# [What is needed]
Each entry that follows should be set down precisely, with its pictures removed.

Structured diff data
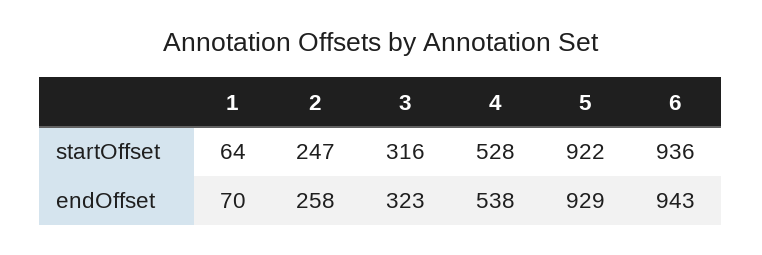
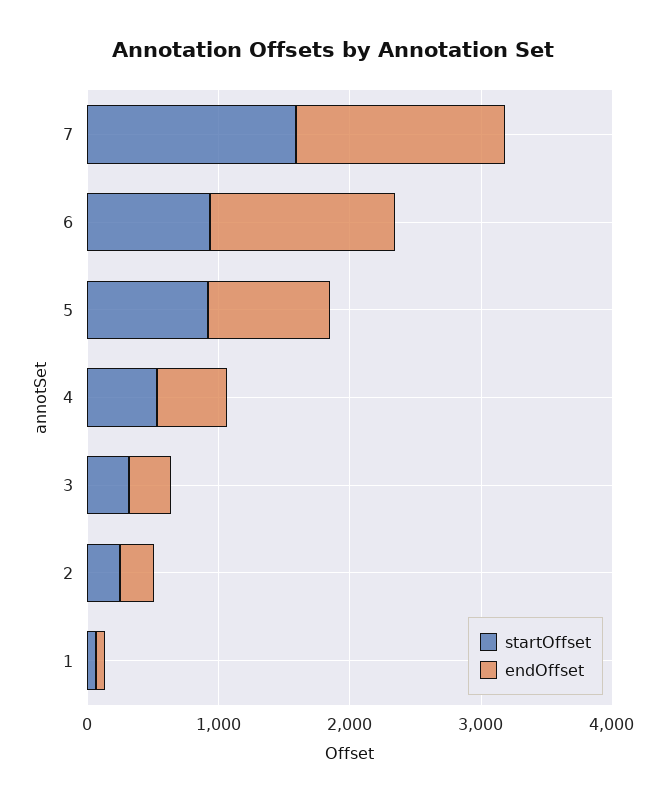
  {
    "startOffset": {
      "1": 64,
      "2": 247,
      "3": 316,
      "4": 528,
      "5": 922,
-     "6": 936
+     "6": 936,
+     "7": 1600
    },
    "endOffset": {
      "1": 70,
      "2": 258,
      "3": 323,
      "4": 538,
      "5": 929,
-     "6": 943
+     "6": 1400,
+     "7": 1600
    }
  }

# [Response box]
  {
    "startOffset": {
      "1": 64,
      "2": 247,
      "3": 316,
      "4": 528,
      "5": 922,
-     "6": 936
+     "6": 936,
+     "7": 1600
    },
    "endOffset": {
      "1": 70,
      "2": 258,
      "3": 323,
      "4": 538,
      "5": 929,
-     "6": 943
+     "6": 1400,
+     "7": 1600
    }
  }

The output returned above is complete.